LIRE POUR LE CAMBODGE (et le Vietnam, et la Thaïlande, et le Laos…)

Après Peste&Choléra qui m’a beaucoup intéressée, j’ai cherché Kampuchéa sorti quelques mois après notre retour du Cambodge.
C’est un livre très différent, plutôt un carnet de voyage relatant une errance de Bangkok où il commence et se termine, un reportage au Procès de Douch – le tortionnaire du sinistre S-21 à Phnom Penh, et des digressions au Vietnam et au Laos.

Le titre du livre – Kampuchéa – nom que les Khmers rouges avaient donné au Cambodge – laisse imaginer une sorte d’histoire du Cambodge. Deville commence son histoire en 1860 avec la découverte d’Angkor par Mouhot. Coquetterie d’auteur, il feint de dater les évènements à partir de cette nouvelle ère, ce nous oblige à faire un petit exercice de calcul mental.
Deville joue avec le lecteur en l’égarant aussi bien dans l’espace. Il fournit des indices plus ou moins clairs, ne nomme pas toujours les lieux si bien qu’il faut deviner où se déroule l’action. Un bonne connaissance de l’Asie du Sud-Est est même nécessaire pour se repérer dans ce livre-puzzle.
L’histoire n’est jamais racontée linéairement. Des épisodes, dans le plus grand désordre chronologique, surgissent au fil du voyage, des rencontres, des digressions. On peut considérer cette lecture comme un jeu. Parfois agaçant. Ce n’est plus l’histoire du Cambodge qui est narrée, plutôt celle de l’Indochine, avec ses pionniers: Mouhot le premier, mais aussi Garnier et Lagrée qui ont cartographié le Mékong, ainsi qu’Auguste Pavie qui cartographia le Tonlé Sap et installa le télégraphe entre Phnom Penh et Bangkok, parti à dos d’éléphant.
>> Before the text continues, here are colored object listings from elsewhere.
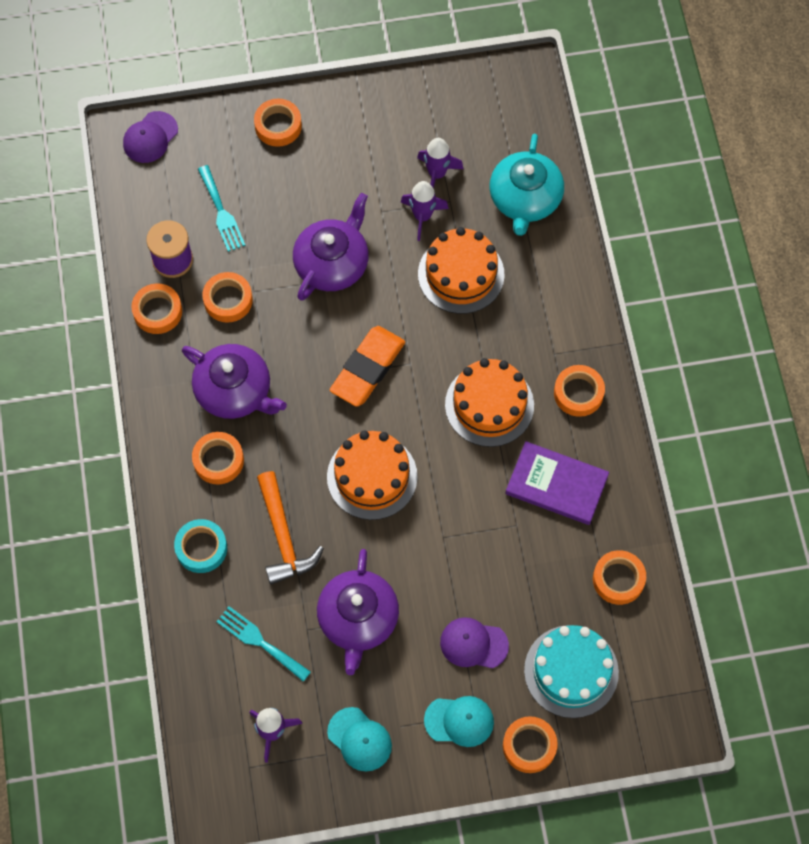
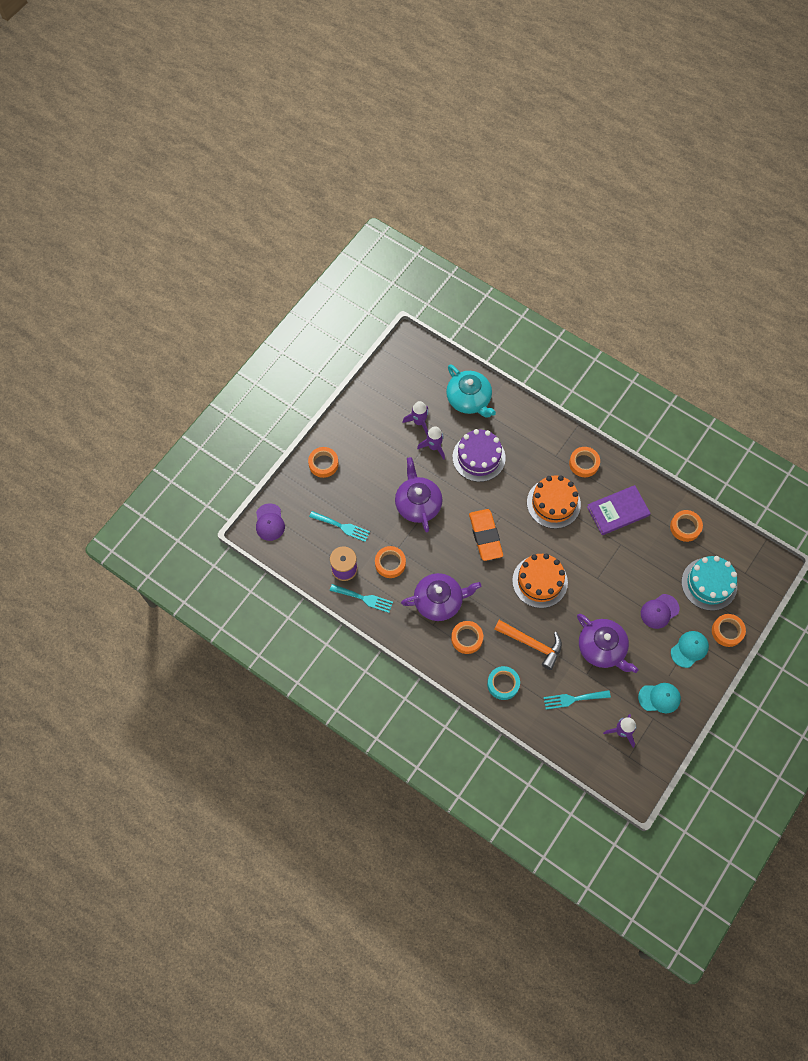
camera: 45 degrees left, 0 degrees up
orange tape [131,283,182,334] -> turquoise fork [330,584,393,613]
orange cake [418,227,504,314] -> purple cake [453,429,506,482]

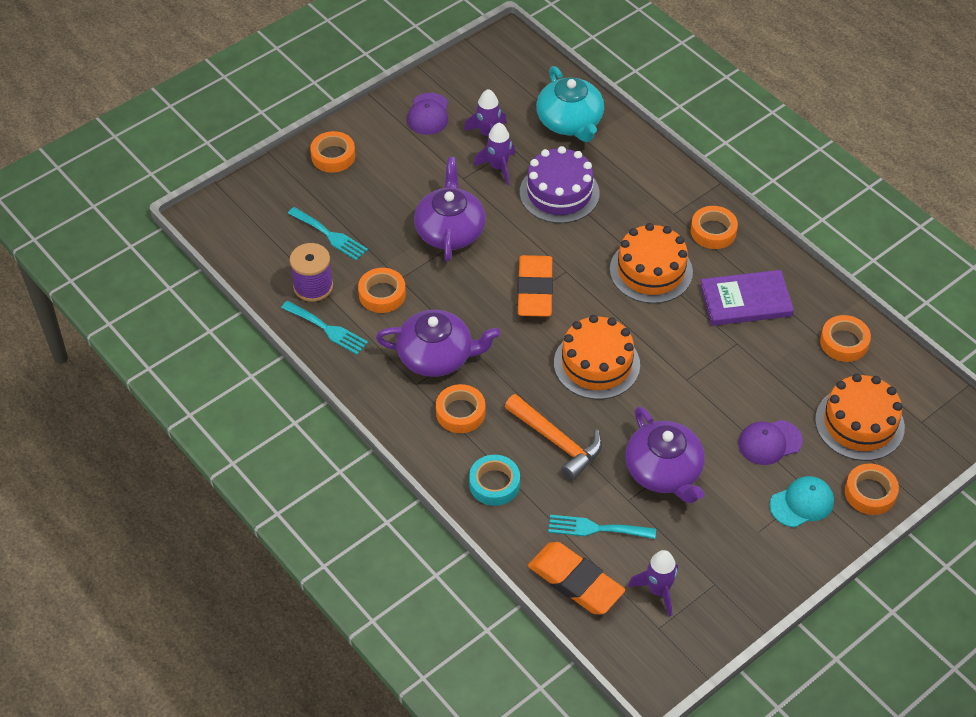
camera: 15 degrees right, 15 degrees down
purple cap [256,503,285,541] -> purple cap moved to [407,93,448,135]
turquoise cap [638,683,681,713] -> none
turquoise cake [682,556,737,611] -> orange cake [815,374,905,461]
none -> orange eraser [528,542,625,614]

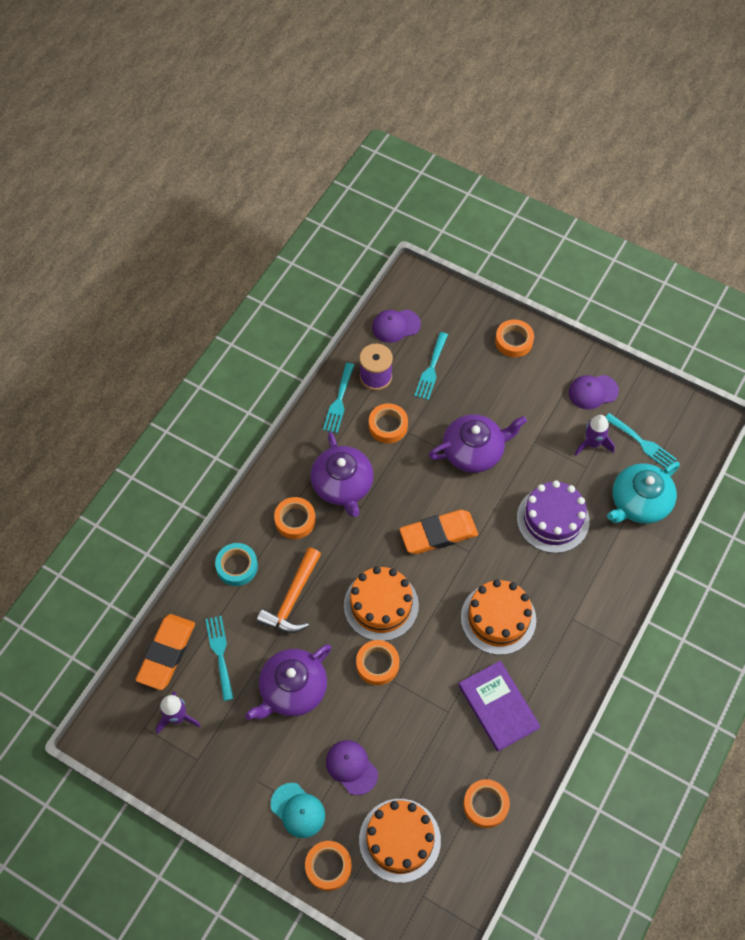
camera: 70 degrees right, 10 degrees up
purple rocket [474,123,515,186] -> none
orange tape [691,206,738,249] -> orange tape moved to [356,640,399,685]
none -> purple cap [372,309,421,343]
none -> turquoise fork [606,413,676,468]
Rencontres fortuites avec Loti, Brazza ou Stanley, des plus grands explorateurs. Plus tardives avec Malraux ou Graham Green.
Morceaux de bravoures, l’entrée des Khmers rouges le 17 avril 1975 à Phnom Penh, DienBien Phu, ou la débâcle des américains à Saïgon, même les affrontements entre chemises jaunes et chemises rouges à Bangkok en 2011. On croise Sihanouk et Hô Chi Minh…. Récit cinématographique:long travelling sur Catinat à Saïgon.

« Je vais descendre vers Danang, ou peut être à Nha Trang sur les traces du bon docteur Yersin. Par la route Mandarine ou en train, au milieu des flamboyants et des tamariniers. puis descendre à Hô Chi Minh-Ville et de-là regagner Bangkok, remonter au nord vers Chiang Mai, puis Hanoï, puis Haïphong, corir à nouveau sur la grand-roue dont le moyeu est Phnom Penh, comme l’écureuil de Cendrars dans la cage des latitudes et des longitudes, chercher une issue…. »
Rencontres passionnantes mais un peu frustrantes, à peine commence-t-on à se situer que le chapitre suivant nous emmène ailleurs.